After two-and-a-half years of planning, ECCO will begin building 66 double-unit apartments on the Quinnipiac River in Fair Haven this January, in conjunction with developer Galileo Works Inc. and architecture firm Goody Clancy. Each 2,280-square-foot apartment will include two dwelling units, one intended for the owner to rent out, said Sam Dexter, an associate minister at the Church of the Redeemer. Dexter said this system accommodates more people and makes homeownership more affordable.

Patt Spear, coordinator of the housing program for ECCO, said the project is designed to fill a need for lower-cost housing in New Haven.

“We’re going to build housing that is quality, affordable,” Spear said. “We’re going to do it on time, we’re going to do it on budget, and we will [fill apartments with] organized homeowners and renters.”

Home-seekers can apply for spots until early January, when ECCO will hold a lottery to determine the order in which applications are viewed, Dexter said. He said preference will be given to residents of public housing and low-income buyers, especially people with an annual income between $20,000 and $54,000.

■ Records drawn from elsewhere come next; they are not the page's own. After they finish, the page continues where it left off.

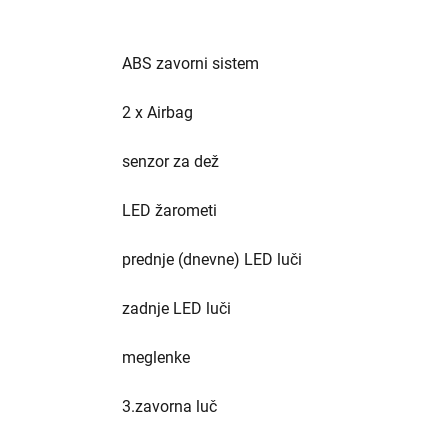
ABS zavorni sistem
2 x Airbag
senzor za dež
LED žarometi
prednje (dnevne) LED luči
zadnje LED luči
meglenke
3.zavorna luč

Spear said ECCO is spreading word of the complex through television advertisements, word of mouth, churches and community organizations.

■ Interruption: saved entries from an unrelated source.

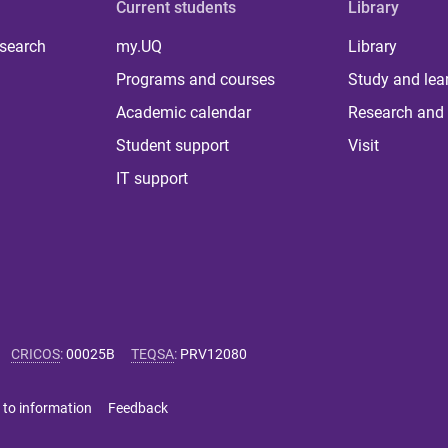
Current students
Library
 search
my.UQ
Library
Programs and courses
Study and lea
Academic calendar
Research and 
Student support
Visit
IT support
CRICOS
:
00025B
TEQSA
:
PRV12080
 to information
Feedback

“[This project] is only the beginning of a long-term goal on ECCO’s part to build 400 units over the next five years in the city and the suburbs,” Spear said.

ECCO has hired Galileo Works, a development and construction works group that helped construct affordable housing complexes in New York City’s South Bronx.

“We are bringing the same model of affordable housing that [Galileo] used in South Bronx on a larger scale to New Haven,” Dexter said.

Dexter said Goody Clancy, the Boston-based architecture firm working on the project, is doing a great job.

“The architects have designed homes that really catch the vernacular architecture of Fair Haven,” Dexter said.

Dexter added that the first apartments will become available in early summer, but the entire project will take one-and-a-half years to complete.

Trinity Financial Corporation will build 144 additional rental apartment units on the same Quinnipiac River site. Dexter estimated that all 200 apartments will cost $85 million, which includes a $20 million grant from the U.S. Department of Housing and Urban Development and money from the State Department of Economic and Community Development, the City of New Haven, private organizations and churches.

Rev. Lillian Daniel, senior minister at Church of the Redeemer who serves as co-chairwoman of ECCO, said the organization has dreamed for years about building affordable housing.

“There’s no question that New Haven is gentrifying and that Fair Haven is gentrifying,” Daniel said. “As people of faith we don’t want to see the working poor get pushed out of that.”

But Rev. Daniel said the project will do more than create affordable housing units.

“By building homes, we’ll be introduced to a new group of people,” Daniel said. “We’ll develop new community leaders.”

Dexter said responses to the proposed development have been favorable so far.

“There’s been quite a lot of interest,” Dexter said. “People are excited to be able to buy new construction two-family homes near the water at an affordable price.”